PM: Anything unique or interesting about your pre-game routine or post-game routine?
EVAN: I used to have a routine. I used to listen to all kinds of music, getting amped up. But I always feel like it got me too amped up, so before the game I’m the same person I am every day of the week. I do not listen to music. I put the headphones down. There’s no rituals I have or anything like that. I’ll just do normal stuff. It doesn’t matter what order you do it or anything. Nothing weird, nothing unique. Unless it’s unique that I do nothing.
TODD: Pretty basic. I don’t really have anything.
EVAN: You say a prayer before every game.
TODD: Yeah, I do recite the same prayer. If I had to analyze everything I did, I probably do it all in the same order, like left sock, right sock. But I never would think about it.

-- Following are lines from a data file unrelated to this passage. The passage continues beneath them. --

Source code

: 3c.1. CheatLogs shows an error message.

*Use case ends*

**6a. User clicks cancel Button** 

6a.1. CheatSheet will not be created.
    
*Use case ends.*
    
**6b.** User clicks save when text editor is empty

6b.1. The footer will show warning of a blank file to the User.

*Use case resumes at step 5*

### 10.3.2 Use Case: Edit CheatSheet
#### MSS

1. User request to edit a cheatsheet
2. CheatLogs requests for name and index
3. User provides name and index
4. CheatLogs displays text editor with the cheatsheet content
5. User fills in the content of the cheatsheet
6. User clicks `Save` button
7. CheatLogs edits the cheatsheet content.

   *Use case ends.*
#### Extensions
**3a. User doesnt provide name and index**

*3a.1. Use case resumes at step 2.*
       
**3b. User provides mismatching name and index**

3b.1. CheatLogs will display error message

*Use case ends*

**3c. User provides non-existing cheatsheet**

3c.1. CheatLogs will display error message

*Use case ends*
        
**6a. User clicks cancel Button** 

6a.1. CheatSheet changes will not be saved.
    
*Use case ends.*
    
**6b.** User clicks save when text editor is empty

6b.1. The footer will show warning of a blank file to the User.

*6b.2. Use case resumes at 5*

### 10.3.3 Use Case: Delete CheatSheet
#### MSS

PM: Quarterbacks are known to get their offensive linemen gifts after the season, and so are running backs, if they have good years. What’s the best or worst gift that you guys have ever gotten?
TODD: I guess the worst gift would have been nothing.
EVAN: The worst gift was nothing. Yes, I remember that.
TODD: I’ve had good stuff over the years. Shady [LeSean McCoy] got us a nice watch. Donovan [McNabb] got us a nice duffel bag a long time ago. I still use it. Donovan got us watches one year. Foles got us Xbox Ones last year. I haven’t really had a bad gift.
EVAN: The best gift I got was after the 2009 season in Cincinnati. Carson Palmer got us all Segways.
TODD: Brian Westbrook got us all travel vouchers one year, which was cool.
PM: That’s a good one. Do what you want with it.
TODD: I still haven’t used it.
EVAN: Is it still valid?
TODD: I think so. There’s no expiration date on it. I know [former Eagle] Jamaal [Jackson] used his four years after he gave ’em to us.
PM: How about nothing?
TODD: I don’t remember who it was.
EVAN: I remember who it was.
TODD: He’ll remain nameless.
PM: Neither of you has ever scored a touchdown at the NFL level, correct?
TODD: False. I’ve scored two.
PM: What were your celebrations, Todd?
TODD: The first one was crazy, because I caught the ball and before I could really even do anything, I spiked the ball. It ricocheted off and hit somebody. And then I turned around and the whole team is mobbing me. So I didn’t really have time to do anything. And then on the second one, I just froze up and spiked the ball. I guess that’s my go-to. [laughter]
PM: What’s going through your head when a guy gets past you and he’s about to crush your quarterback? And don’t say it’s never happened. [laughter]
EVAN: If you go watch the Denver game last year, there was a play where I completely mis-set on a guy, and he got a free run at [Michael] Vick. I’m not gonna let him hit Mike, so I just dove and tackled him. I got a holding call instead of getting the quarterback killed.
TODD: If you ever get beat clean and there’s no chance of saving it, you’re praying: “Get rid of the ball! Get rid of the ball!”
EVAN: Been there a few times. It’s terrible.